The General Fund dollars used to repay the principal and interest on the Prop. 1 bonds would not be available to support other public systems and supports, including those that directly support low- and moderate-income Californians — a tradeoff that should be considered when evaluating the potential impact of Prop. 1. On the other hand, as noted above, safe, affordable, stable housing is a foundation for long-term physical and mental health and is linked to improved individual educational and economic outcomes. As a result, an investment in affordable housing could contribute to healthier, more productive residents who may have less long-term need for publicly-funded health, mental health, and safety net services.

What Do Proponents Argue?

Proponents of Prop. 1 include veterans’ organizations, affordable housing advocates, business and labor leaders, cities, and environmental groups. Among these are Dignity Health, Habitat for Humanity California, United Ways of California, California Association of Veterans Services Agencies, California Housing Consortium, Housing California, Silicon Valley Leadership Group, State Building and Construction Trades Council of California, California League of Conservation Voters, and the California League of Cities. Proponents argue that Prop. 1 “directly addresses the shortage of housing by building more affordable homes — without raising taxes.” They state that Prop. 1 will benefit “hardworking people like nursing aides, grocery clerks, and teaching assistants, so they can live in the communities where they work” and “will address rising homelessness in our neighborhoods.”

What Do Opponents Argue?

Opponents of Prop. 1 argue that the bond funds “would go to a variety of programs that may or may not repay money for revolving use” and would help only “a very limited number of persons.”


To address the root cause of California’s housing affordability crisis, the state needs to increase its supply of housing. Increasing the supply of affordable homes in particular is especially needed, because low-income Californians are most likely to have high housing cost burdens and are least likely to be able to afford rising rents. Prop. 1 would not in itself eliminate California’s affordable housing gap, but it would take a step toward addressing the shortfall by allowing the state to sell $4 billion in bonds and use the proceeds to develop affordable housing and help veterans and low- and moderate-income Californians purchase homes.

These bonds would be paid off over 35 years, at about $170 million per year. The $1 billion in bonds to help veterans buy homes would be fully repaid by home loan recipients, at no direct cost to the state, but the $3 billion in bonds for other housing activities would incur principal and interest costs, which would be paid out of the state General Fund.
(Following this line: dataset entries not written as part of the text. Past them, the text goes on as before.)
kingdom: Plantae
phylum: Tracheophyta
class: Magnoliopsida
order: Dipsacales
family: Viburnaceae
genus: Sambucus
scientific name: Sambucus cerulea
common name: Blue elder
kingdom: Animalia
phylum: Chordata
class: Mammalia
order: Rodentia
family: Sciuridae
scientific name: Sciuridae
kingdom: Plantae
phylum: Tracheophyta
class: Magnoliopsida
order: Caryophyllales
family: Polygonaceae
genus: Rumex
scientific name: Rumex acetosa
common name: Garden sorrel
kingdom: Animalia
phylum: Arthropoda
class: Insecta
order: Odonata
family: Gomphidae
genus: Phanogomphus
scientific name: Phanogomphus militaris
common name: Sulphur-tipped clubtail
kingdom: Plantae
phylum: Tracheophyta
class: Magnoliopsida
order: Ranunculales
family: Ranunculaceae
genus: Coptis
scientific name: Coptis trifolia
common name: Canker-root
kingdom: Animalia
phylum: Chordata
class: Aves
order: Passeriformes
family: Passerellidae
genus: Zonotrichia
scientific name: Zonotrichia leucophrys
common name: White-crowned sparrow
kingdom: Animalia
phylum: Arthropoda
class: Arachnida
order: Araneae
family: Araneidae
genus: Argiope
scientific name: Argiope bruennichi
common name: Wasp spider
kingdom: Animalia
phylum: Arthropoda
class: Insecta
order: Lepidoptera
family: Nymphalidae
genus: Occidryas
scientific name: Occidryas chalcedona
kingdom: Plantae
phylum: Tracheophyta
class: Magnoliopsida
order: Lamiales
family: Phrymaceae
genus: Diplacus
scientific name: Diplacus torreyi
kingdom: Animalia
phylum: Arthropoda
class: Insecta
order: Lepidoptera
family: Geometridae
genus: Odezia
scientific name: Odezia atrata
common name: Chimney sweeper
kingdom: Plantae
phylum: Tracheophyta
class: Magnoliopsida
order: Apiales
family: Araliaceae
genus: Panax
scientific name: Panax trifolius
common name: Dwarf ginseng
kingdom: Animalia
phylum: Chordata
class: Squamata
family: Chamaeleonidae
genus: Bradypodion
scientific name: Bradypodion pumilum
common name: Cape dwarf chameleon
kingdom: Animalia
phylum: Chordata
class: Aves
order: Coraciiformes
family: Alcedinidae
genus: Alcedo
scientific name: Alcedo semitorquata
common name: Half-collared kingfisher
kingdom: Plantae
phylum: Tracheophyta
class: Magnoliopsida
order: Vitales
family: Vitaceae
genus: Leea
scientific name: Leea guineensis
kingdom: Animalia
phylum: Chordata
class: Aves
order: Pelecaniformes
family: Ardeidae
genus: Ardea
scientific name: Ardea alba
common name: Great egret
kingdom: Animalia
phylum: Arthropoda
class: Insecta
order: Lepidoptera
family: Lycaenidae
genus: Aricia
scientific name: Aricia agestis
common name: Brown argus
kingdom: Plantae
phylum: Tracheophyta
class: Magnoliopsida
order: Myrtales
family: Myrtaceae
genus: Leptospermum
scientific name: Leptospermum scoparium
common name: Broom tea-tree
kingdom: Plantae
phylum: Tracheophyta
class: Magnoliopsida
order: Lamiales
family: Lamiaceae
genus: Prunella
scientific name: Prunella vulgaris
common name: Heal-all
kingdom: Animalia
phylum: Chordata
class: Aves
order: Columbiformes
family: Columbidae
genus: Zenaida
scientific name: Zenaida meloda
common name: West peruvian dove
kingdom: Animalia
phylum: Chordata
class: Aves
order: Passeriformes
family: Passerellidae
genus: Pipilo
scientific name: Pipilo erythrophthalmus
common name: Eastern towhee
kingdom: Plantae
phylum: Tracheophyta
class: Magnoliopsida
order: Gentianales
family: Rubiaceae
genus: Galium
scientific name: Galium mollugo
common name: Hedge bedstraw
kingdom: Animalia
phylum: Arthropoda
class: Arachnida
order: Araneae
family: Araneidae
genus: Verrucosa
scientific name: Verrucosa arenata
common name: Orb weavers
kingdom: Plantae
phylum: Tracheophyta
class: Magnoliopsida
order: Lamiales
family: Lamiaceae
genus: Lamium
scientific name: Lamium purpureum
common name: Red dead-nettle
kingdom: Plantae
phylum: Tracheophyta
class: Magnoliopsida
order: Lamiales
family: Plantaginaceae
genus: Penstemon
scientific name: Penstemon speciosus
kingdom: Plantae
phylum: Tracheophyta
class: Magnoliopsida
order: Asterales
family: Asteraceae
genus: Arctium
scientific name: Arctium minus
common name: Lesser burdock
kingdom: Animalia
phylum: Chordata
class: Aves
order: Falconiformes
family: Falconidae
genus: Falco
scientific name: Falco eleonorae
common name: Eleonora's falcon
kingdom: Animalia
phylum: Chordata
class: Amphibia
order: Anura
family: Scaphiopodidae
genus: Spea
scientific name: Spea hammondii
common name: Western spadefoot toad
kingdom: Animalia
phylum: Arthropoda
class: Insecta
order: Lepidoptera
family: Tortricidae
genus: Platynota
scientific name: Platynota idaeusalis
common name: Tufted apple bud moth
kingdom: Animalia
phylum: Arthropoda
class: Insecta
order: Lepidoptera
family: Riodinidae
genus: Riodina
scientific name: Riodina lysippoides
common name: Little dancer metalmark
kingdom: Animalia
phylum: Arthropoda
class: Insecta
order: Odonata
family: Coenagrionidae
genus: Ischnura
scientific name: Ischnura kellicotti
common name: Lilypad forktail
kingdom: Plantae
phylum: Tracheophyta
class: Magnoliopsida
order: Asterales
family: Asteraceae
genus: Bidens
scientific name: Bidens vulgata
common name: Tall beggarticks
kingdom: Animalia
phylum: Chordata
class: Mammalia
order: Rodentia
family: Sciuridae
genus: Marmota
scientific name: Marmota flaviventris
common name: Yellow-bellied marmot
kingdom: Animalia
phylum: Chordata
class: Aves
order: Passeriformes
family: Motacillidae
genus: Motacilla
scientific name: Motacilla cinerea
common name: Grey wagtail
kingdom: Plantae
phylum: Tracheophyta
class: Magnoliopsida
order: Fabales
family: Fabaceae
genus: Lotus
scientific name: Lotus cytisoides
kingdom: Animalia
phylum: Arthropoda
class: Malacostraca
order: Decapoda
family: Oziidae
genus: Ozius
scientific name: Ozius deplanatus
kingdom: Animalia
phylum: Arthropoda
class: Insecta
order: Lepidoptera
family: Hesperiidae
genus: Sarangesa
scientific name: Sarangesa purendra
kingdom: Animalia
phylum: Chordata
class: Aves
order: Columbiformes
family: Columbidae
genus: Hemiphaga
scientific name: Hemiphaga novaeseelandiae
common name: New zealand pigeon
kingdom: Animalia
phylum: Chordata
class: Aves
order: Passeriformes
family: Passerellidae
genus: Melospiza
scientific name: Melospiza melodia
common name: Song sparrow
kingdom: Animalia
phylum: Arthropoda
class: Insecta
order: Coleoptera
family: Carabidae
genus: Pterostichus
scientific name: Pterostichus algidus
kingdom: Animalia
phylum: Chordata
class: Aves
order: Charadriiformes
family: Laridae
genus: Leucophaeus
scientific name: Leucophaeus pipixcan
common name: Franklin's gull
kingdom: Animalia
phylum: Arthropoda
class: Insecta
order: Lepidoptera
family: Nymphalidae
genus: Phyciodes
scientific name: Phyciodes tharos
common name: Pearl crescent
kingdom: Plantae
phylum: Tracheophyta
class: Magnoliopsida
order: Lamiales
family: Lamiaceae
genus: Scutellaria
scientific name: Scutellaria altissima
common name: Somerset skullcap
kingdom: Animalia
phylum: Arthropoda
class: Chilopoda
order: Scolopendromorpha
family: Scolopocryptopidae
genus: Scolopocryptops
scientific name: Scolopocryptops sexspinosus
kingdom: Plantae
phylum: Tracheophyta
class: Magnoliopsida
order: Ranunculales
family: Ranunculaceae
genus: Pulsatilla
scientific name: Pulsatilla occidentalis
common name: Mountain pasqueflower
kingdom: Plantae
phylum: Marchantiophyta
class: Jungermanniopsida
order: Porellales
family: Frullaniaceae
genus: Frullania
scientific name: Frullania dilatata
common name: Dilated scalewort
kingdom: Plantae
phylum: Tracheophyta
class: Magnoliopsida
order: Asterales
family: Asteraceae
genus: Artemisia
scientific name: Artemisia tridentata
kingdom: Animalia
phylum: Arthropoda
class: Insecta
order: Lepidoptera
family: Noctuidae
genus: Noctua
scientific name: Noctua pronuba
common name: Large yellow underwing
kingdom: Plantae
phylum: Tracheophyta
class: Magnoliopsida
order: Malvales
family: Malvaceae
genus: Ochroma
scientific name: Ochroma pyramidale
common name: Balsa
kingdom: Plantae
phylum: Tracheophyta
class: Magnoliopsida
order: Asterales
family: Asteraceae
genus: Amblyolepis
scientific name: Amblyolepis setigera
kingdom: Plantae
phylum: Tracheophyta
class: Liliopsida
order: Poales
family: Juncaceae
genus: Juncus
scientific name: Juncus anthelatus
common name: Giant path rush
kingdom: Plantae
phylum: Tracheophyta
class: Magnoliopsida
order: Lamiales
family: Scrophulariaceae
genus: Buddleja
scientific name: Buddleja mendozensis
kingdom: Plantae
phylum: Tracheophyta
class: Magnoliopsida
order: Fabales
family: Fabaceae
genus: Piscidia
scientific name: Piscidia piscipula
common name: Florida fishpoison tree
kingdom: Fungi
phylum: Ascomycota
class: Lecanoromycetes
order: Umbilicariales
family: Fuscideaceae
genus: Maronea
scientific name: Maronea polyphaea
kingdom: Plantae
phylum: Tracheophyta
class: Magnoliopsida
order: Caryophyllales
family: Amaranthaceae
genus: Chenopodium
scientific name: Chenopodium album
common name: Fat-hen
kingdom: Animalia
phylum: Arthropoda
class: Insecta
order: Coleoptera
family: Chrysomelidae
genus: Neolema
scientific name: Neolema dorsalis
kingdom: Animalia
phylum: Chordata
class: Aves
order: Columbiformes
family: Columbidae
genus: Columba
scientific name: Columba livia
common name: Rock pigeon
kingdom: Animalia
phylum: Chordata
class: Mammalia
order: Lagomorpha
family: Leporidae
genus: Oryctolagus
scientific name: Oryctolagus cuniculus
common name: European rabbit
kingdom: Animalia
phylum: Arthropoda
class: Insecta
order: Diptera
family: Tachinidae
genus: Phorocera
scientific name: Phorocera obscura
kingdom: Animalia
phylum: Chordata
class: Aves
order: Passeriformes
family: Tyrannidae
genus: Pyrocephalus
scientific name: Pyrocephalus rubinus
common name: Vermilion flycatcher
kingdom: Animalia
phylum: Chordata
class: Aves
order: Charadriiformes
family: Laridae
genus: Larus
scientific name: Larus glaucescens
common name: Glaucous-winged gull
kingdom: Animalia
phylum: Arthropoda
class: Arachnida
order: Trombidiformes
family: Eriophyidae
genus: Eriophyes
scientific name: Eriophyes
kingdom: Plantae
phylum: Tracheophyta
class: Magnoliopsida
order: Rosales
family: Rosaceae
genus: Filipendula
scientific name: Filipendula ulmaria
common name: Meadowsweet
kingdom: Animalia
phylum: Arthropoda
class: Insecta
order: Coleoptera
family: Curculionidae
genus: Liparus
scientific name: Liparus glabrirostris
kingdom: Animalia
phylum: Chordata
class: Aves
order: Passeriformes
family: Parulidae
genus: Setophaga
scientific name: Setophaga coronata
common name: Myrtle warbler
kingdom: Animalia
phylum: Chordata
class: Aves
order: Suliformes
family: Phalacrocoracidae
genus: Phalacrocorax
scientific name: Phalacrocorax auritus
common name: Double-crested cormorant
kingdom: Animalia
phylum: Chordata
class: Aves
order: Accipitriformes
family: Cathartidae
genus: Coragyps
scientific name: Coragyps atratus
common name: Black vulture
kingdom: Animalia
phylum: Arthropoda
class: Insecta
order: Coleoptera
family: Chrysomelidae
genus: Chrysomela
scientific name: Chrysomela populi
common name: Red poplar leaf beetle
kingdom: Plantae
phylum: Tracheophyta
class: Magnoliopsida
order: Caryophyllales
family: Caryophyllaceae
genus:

These dollars would not then be available to pay for other public systems and costs supported by General Fund dollars, like pensions for public employees, health care for low-income individuals, or the criminal justice system. A key question for voters is whether developing tens of thousands of affordable housing units and assisting veterans and lower-income residents to purchase homes is worth the tradeoff of dedicating these General Fund dollars to bond principal and interest payments over time. In evaluating this tradeoff, considerations include the fact that bond funds would leverage significant federal, local, and private dollars to support housing production and that affordable housing has cascading positive effects on health and well-being, which may reduce demands for other public supports over the long term.

— Sara Kimberlin

* Up to $360,000 of the total combined funds allocated to these programs could be used by the Department of Housing and Community Development to provide related technical assistance to cities and counties.

** This estimate did not account for the $150 million allocated to homebuyer assistance through CalHFA rather than to housing production, which would slightly decrease the estimated number of housing units produced.